Invariant: After [math]i \ge 0[/math] iterations, for [math]v,w \in V[/math], [math]M(v,w)[/math] is the length of a shortest [math](v,w)[/math]-path subject to the constraint that all internal nodes of the path belong to [math]\{u_1, \ldots , u_i\}[/math].

Variant: [math]i[/math] increases by [math]1[/math].
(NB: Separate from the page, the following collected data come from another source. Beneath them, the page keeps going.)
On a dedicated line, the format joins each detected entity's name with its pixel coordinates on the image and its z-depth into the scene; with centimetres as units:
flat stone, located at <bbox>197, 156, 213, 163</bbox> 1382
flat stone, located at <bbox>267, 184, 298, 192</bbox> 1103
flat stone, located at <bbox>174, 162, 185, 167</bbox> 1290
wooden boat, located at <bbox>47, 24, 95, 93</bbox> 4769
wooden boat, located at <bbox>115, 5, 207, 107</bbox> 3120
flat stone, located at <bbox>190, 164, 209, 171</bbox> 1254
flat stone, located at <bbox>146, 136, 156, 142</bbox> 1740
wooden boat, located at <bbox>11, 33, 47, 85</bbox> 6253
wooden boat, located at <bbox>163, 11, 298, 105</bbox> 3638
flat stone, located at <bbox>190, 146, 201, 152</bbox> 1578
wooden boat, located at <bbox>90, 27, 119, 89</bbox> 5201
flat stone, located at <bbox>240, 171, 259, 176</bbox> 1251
Break condition: It is [math]i=n[/math]

Induction basis

Abstract view: For all [math]v,w \in V[/math] we set

  1. [math]M(v,v):=0, \forall v \in V[/math]
  2. [math]M(v,w):=l(v,w), (v,w) \in A[/math]
  3. [math]M(v,w):= +\infty[/math], otherwise

Implementation: Obvious.

Proof: Nothing to show.

Induction step

Abstract view: Bring [math]v_i[/math] into the game.
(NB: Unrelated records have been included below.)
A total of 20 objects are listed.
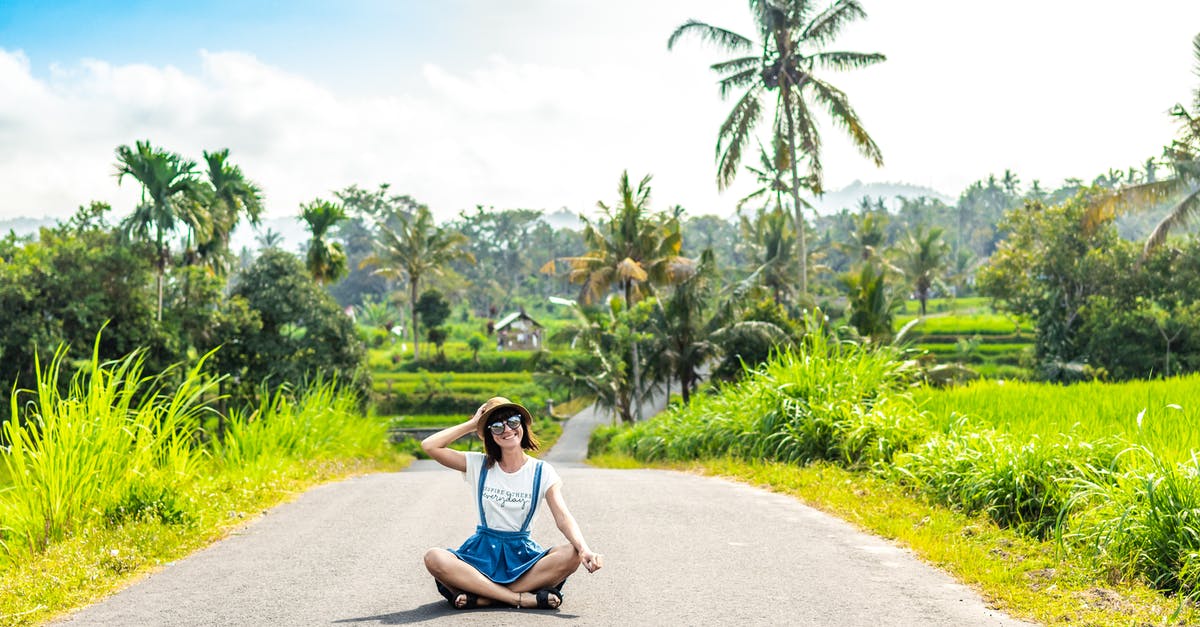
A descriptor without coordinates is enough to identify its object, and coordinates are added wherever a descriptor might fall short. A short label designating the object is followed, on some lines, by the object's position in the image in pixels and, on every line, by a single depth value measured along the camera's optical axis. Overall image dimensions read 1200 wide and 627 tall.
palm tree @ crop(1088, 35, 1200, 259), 29.05
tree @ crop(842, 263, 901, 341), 25.67
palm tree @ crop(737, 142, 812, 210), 44.00
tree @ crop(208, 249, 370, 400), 34.34
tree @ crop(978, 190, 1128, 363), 40.53
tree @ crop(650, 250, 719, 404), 30.66
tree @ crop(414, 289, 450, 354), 65.88
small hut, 76.56
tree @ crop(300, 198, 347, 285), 39.09
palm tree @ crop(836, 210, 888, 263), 75.44
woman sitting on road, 5.79
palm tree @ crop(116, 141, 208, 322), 30.39
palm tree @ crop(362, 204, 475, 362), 61.34
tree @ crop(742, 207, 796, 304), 59.19
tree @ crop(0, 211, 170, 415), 27.50
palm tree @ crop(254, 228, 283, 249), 131.95
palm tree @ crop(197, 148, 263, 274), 36.81
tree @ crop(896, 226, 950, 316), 72.74
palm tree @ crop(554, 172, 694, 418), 37.00
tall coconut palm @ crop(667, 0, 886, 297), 32.59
Implementation: For all [math]v,w\in V[/math], set [math]M^{i+1}(v,w):=\min\{M^i(v,w),M^i(v,u_i)+M^i(u_i,w)\}[/math].

Correctness: Let [math]p[/math] denote a shoortest [math](v,w[/math]-path subject to the constraint that all internal nodes are taken from [math]\{u_1, \ldots, u_n \}[/math].
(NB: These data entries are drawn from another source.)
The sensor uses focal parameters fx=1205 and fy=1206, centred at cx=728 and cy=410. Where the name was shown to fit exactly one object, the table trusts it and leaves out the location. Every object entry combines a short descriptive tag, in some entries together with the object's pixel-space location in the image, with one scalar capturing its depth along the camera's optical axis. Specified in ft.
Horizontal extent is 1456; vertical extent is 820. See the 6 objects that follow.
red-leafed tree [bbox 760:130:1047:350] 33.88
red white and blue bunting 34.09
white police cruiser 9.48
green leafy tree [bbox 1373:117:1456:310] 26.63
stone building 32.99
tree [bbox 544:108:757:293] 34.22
  1. If [math]p[/math] does not contain [math]u_i[/math], [math]p[/math] is even a shortest [math](v,w)[/math]-path such that all internal nodes are taken from [math]\{u_1, \ldots , u_{i-1} \}[/math]. In this case, the induction hypothesis implies that the value of [math]M(v,w)[/math] immediately before the i-th iteration equals the length of [math]p[/math]. Clearly, the i-th iteration does not change the value of [math]M(v,w)[/math] in this case.
  2. On the other hand, suppose [math]p[/math] does contain [math]u_i[/math]. Due to the prefix property, the segment of [math]p[/math] from [math]v[/math] to [math]u_i[/math] and from [math]u_i[/math] to [math]w[/math] are a shortest [math](v,u_i)[/math]-path and a shortest [math](u_i,w)[/math]-path, respectively, subject to the constraint that all internal nodes are from [math]\{u_1, \ldots , u_{i-1} \}[/math]. The induction hypothesis implies that tehese lengths equal the values [math]M(v,u_i)[/math] and [math]M(u_i, w)[/math], respectively.


Statement: [math]\mathcal{O}(n^3)[/math]

Proof: The overall loop has [math]n[/math] iterations. In each iteration, we update all [math]n^2[/math] matrix entities. Each update requires a constant number of steps.